PETITION DENIED, CA RULING AFFIRMED.

SOUTH EAST INTERNATIONAL RATTAN INC V. JESUS J. COMING (G.R. NO. 186621)
Facts:

Petitioner South East International Rattan is a domestic corporation engaged in the business of manufacturing and
exporting furniture to various countries. Respondent Coming was hired by petitioner as Sizing Machine Operator whose
work is initially compensated on ‘pakiao basis’ but sometime was fixed per day and a work schedule of 8:00am to 5:00pm.
Without any apparent reason, his employment was interrupted as he was told by petitioners to resume work in 2 months
time but was never called back. Respondent thus filed a complaint before the regional arbitration branch.
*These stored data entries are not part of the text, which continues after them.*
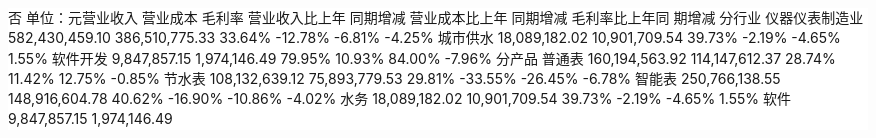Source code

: 否
单位：元营业收入
营业成本
毛利率
营业收入比上年
同期增减
营业成本比上年
同期增减
毛利率比上年同
期增减
分行业
仪器仪表制造业
582,430,459.10
386,510,775.33
33.64%
-12.78%
-6.81%
-4.25%
城市供水
18,089,182.02
10,901,709.54
39.73%
-2.19%
-4.65%
1.55%
软件开发
9,847,857.15
1,974,146.49
79.95%
10.93%
84.00%
-7.96%
分产品
普通表
160,194,563.92
114,147,612.37
28.74%
11.42%
12.75%
-0.85%
节水表
108,132,639.12
75,893,779.53
29.81%
-33.55%
-26.45%
-6.78%
智能表
250,766,138.55
148,916,604.78
40.62%
-16.90%
-10.86%
-4.02%
水务
18,089,182.02
10,901,709.54
39.73%
-2.19%
-4.65%
1.55%
软件
9,847,857.15
1,974,146.49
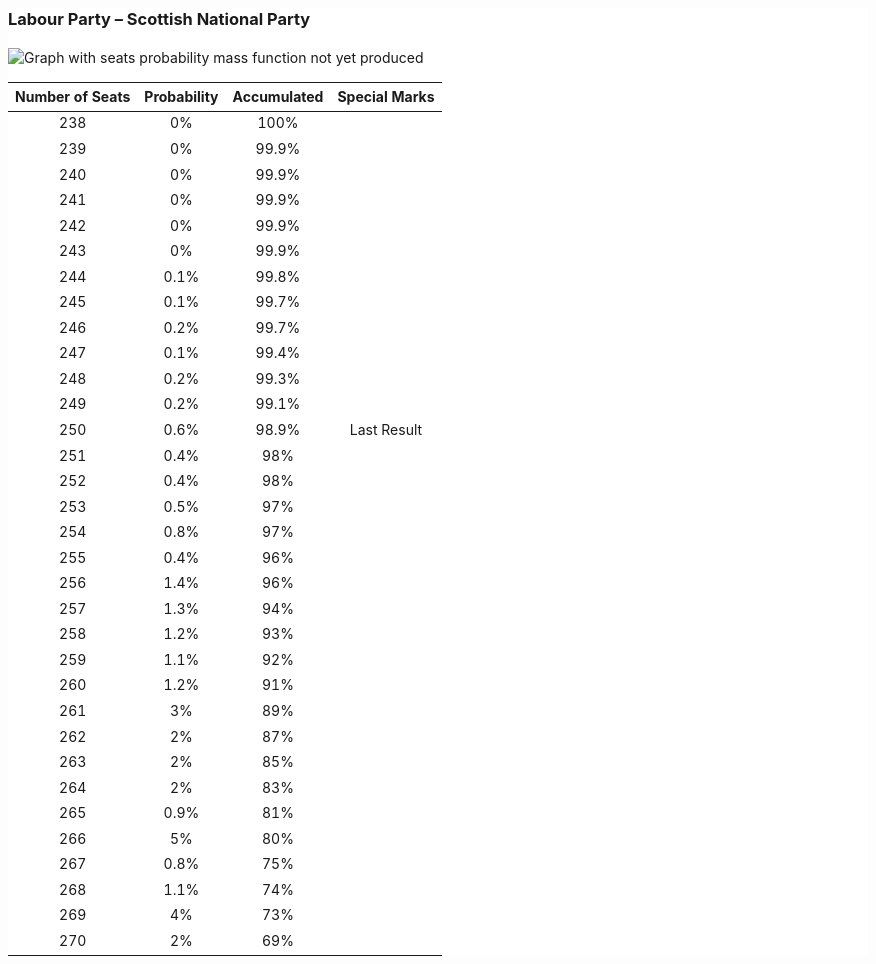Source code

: ### Labour Party – Scottish National Party

![Graph with seats probability mass function not yet produced](2021-06-15-Survation-coalitions-seats-pmf-lab–snp.png "Seats Probability Mass Function")

| Number of Seats | Probability | Accumulated | Special Marks |
|:---------------:|:-----------:|:-----------:|:-------------:|
| 238 | 0% | 100% |  |
| 239 | 0% | 99.9% |  |
| 240 | 0% | 99.9% |  |
| 241 | 0% | 99.9% |  |
| 242 | 0% | 99.9% |  |
| 243 | 0% | 99.9% |  |
| 244 | 0.1% | 99.8% |  |
| 245 | 0.1% | 99.7% |  |
| 246 | 0.2% | 99.7% |  |
| 247 | 0.1% | 99.4% |  |
| 248 | 0.2% | 99.3% |  |
| 249 | 0.2% | 99.1% |  |
| 250 | 0.6% | 98.9% | Last Result |
| 251 | 0.4% | 98% |  |
| 252 | 0.4% | 98% |  |
| 253 | 0.5% | 97% |  |
| 254 | 0.8% | 97% |  |
| 255 | 0.4% | 96% |  |
| 256 | 1.4% | 96% |  |
| 257 | 1.3% | 94% |  |
| 258 | 1.2% | 93% |  |
| 259 | 1.1% | 92% |  |
| 260 | 1.2% | 91% |  |
| 261 | 3% | 89% |  |
| 262 | 2% | 87% |  |
| 263 | 2% | 85% |  |
| 264 | 2% | 83% |  |
| 265 | 0.9% | 81% |  |
| 266 | 5% | 80% |  |
| 267 | 0.8% | 75% |  |
| 268 | 1.1% | 74% |  |
| 269 | 4% | 73% |  |
| 270 | 2% | 69% |  |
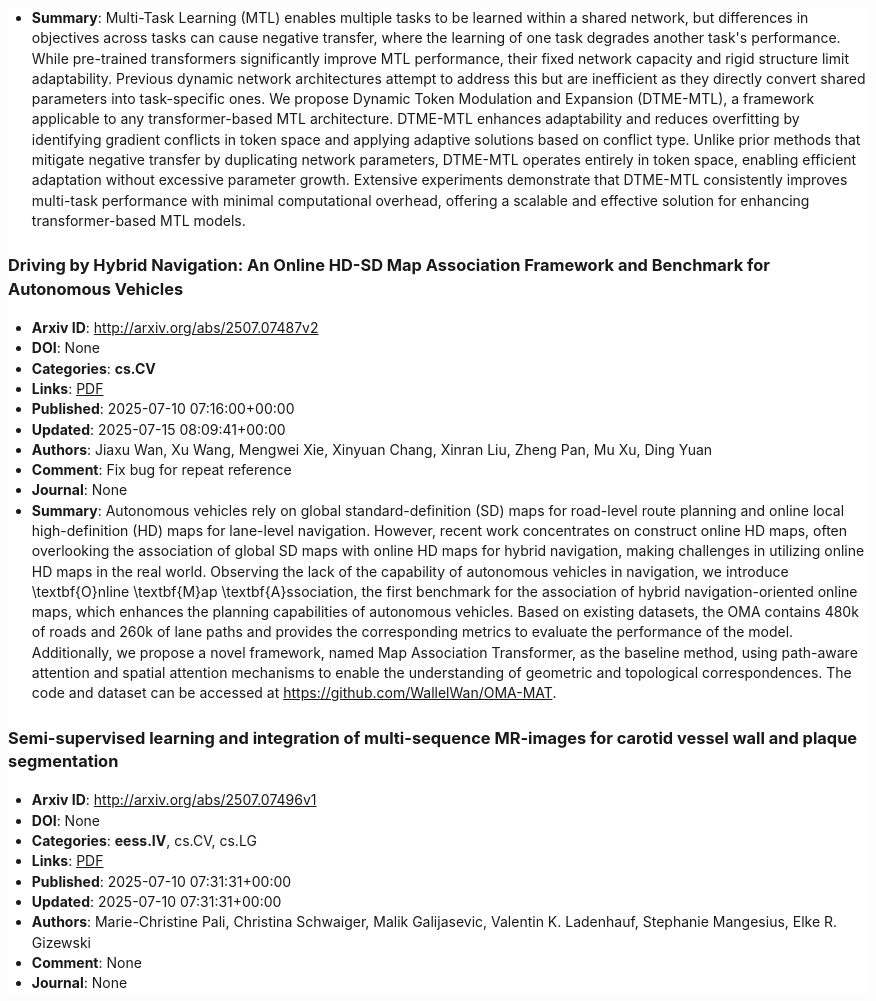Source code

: - **Summary**: Multi-Task Learning (MTL) enables multiple tasks to be learned within a shared network, but differences in objectives across tasks can cause negative transfer, where the learning of one task degrades another task's performance. While pre-trained transformers significantly improve MTL performance, their fixed network capacity and rigid structure limit adaptability. Previous dynamic network architectures attempt to address this but are inefficient as they directly convert shared parameters into task-specific ones. We propose Dynamic Token Modulation and Expansion (DTME-MTL), a framework applicable to any transformer-based MTL architecture. DTME-MTL enhances adaptability and reduces overfitting by identifying gradient conflicts in token space and applying adaptive solutions based on conflict type. Unlike prior methods that mitigate negative transfer by duplicating network parameters, DTME-MTL operates entirely in token space, enabling efficient adaptation without excessive parameter growth. Extensive experiments demonstrate that DTME-MTL consistently improves multi-task performance with minimal computational overhead, offering a scalable and effective solution for enhancing transformer-based MTL models.



### Driving by Hybrid Navigation: An Online HD-SD Map Association Framework and Benchmark for Autonomous Vehicles
- **Arxiv ID**: http://arxiv.org/abs/2507.07487v2
- **DOI**: None
- **Categories**: **cs.CV**
- **Links**: [PDF](http://arxiv.org/pdf/2507.07487v2)
- **Published**: 2025-07-10 07:16:00+00:00
- **Updated**: 2025-07-15 08:09:41+00:00
- **Authors**: Jiaxu Wan, Xu Wang, Mengwei Xie, Xinyuan Chang, Xinran Liu, Zheng Pan, Mu Xu, Ding Yuan
- **Comment**: Fix bug for repeat reference
- **Journal**: None
- **Summary**: Autonomous vehicles rely on global standard-definition (SD) maps for road-level route planning and online local high-definition (HD) maps for lane-level navigation. However, recent work concentrates on construct online HD maps, often overlooking the association of global SD maps with online HD maps for hybrid navigation, making challenges in utilizing online HD maps in the real world. Observing the lack of the capability of autonomous vehicles in navigation, we introduce \textbf{O}nline \textbf{M}ap \textbf{A}ssociation, the first benchmark for the association of hybrid navigation-oriented online maps, which enhances the planning capabilities of autonomous vehicles. Based on existing datasets, the OMA contains 480k of roads and 260k of lane paths and provides the corresponding metrics to evaluate the performance of the model. Additionally, we propose a novel framework, named Map Association Transformer, as the baseline method, using path-aware attention and spatial attention mechanisms to enable the understanding of geometric and topological correspondences. The code and dataset can be accessed at https://github.com/WallelWan/OMA-MAT.



### Semi-supervised learning and integration of multi-sequence MR-images for carotid vessel wall and plaque segmentation
- **Arxiv ID**: http://arxiv.org/abs/2507.07496v1
- **DOI**: None
- **Categories**: **eess.IV**, cs.CV, cs.LG
- **Links**: [PDF](http://arxiv.org/pdf/2507.07496v1)
- **Published**: 2025-07-10 07:31:31+00:00
- **Updated**: 2025-07-10 07:31:31+00:00
- **Authors**: Marie-Christine Pali, Christina Schwaiger, Malik Galijasevic, Valentin K. Ladenhauf, Stephanie Mangesius, Elke R. Gizewski
- **Comment**: None
- **Journal**: None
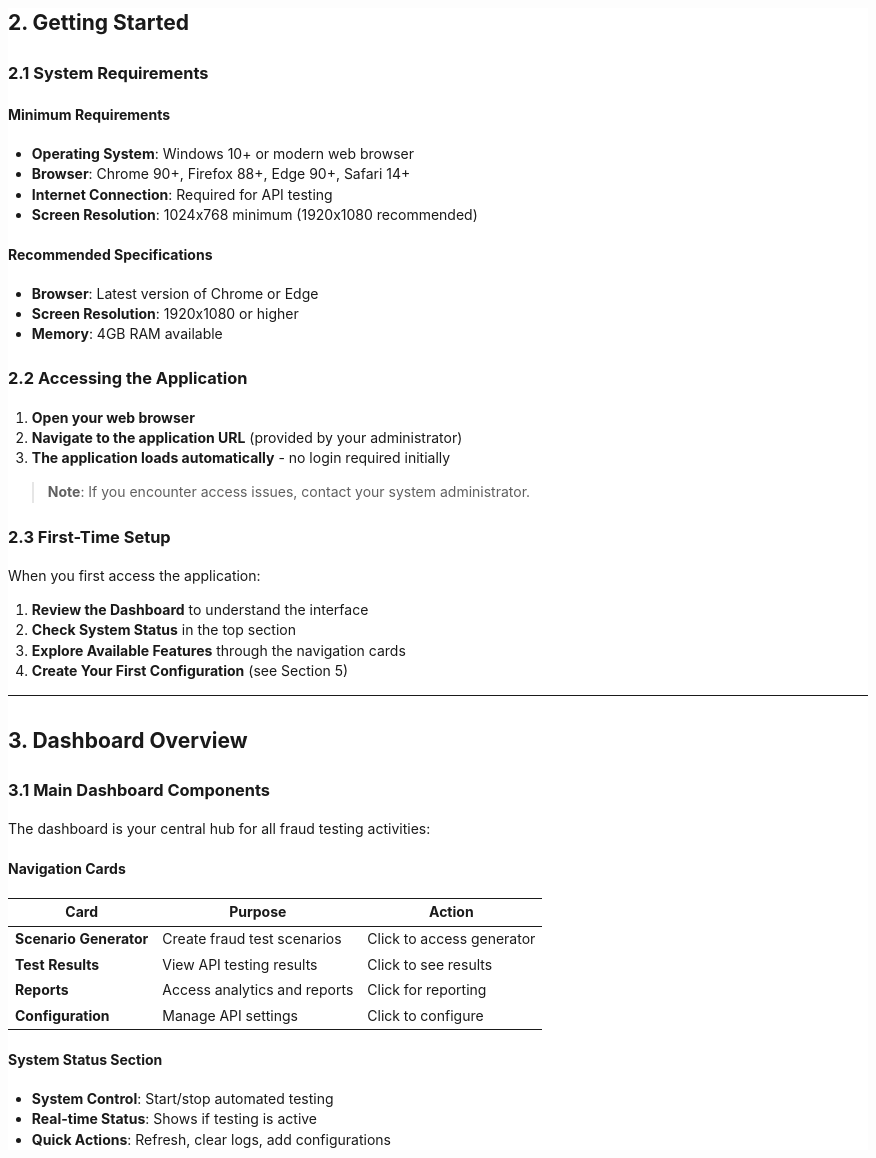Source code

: ## 2. Getting Started

### 2.1 System Requirements

#### Minimum Requirements
- **Operating System**: Windows 10+ or modern web browser
- **Browser**: Chrome 90+, Firefox 88+, Edge 90+, Safari 14+
- **Internet Connection**: Required for API testing
- **Screen Resolution**: 1024x768 minimum (1920x1080 recommended)

#### Recommended Specifications
- **Browser**: Latest version of Chrome or Edge
- **Screen Resolution**: 1920x1080 or higher
- **Memory**: 4GB RAM available

### 2.2 Accessing the Application

1. **Open your web browser**
2. **Navigate to the application URL** (provided by your administrator)
3. **The application loads automatically** - no login required initially

> **Note**: If you encounter access issues, contact your system administrator.

### 2.3 First-Time Setup

When you first access the application:

1. **Review the Dashboard** to understand the interface
2. **Check System Status** in the top section
3. **Explore Available Features** through the navigation cards
4. **Create Your First Configuration** (see Section 5)

---

## 3. Dashboard Overview

### 3.1 Main Dashboard Components

The dashboard is your central hub for all fraud testing activities:

#### Navigation Cards
| Card | Purpose | Action |
|------|---------|---------|
| **Scenario Generator** | Create fraud test scenarios | Click to access generator |
| **Test Results** | View API testing results | Click to see results |
| **Reports** | Access analytics and reports | Click for reporting |
| **Configuration** | Manage API settings | Click to configure |

#### System Status Section
- **System Control**: Start/stop automated testing
- **Real-time Status**: Shows if testing is active
- **Quick Actions**: Refresh, clear logs, add configurations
The Labor
Arbiter ruled respondent as a regular employee of petitioner SEIRI but on appeal, was reversed by the NLRC. CA then
reversed the NLRC decision and ruled that there existed an employer-employee relationship between petitioners and
respondent.

Issue:

Whether or not there is employer-employee relationship between petitioner and respondent.

Ruling: YES.
We affirm the CA.

To ascertain the existence of employer-employee relationship jurisprudence has invariably adhered to the four-fold test,
to wit: (1) the selection and engagement of the employee; (2) the payment of wages; (3) the power of dismissal; and (4) the
power to control the employee’s conduct, or the so-called “control test.”

x x x As to the “control test”, the following facts indubitably reveal that respondents wielded control over the work
performance of petitioner, to wit: (1) they required him to work within the company premises; (2) they obliged petitioner
to report every day of the week and tasked him to usually perform the same job; (3) they enforced the observance of
definite hours of work from 8 o’clock in the morning to 5 o’clock in the afternoon; (4) the mode of payment of petitioner’s
salary was under their discretion, at first paying him on pakiao basis and thereafter, on daily basis; (5) they implemented
company rules and regulations; (6) [Estanislao] Agbay directly paid petitioner’s salaries and controlled all aspects of his
employment and (7) petitioner rendered work necessary and desirable in the business of the respondent company.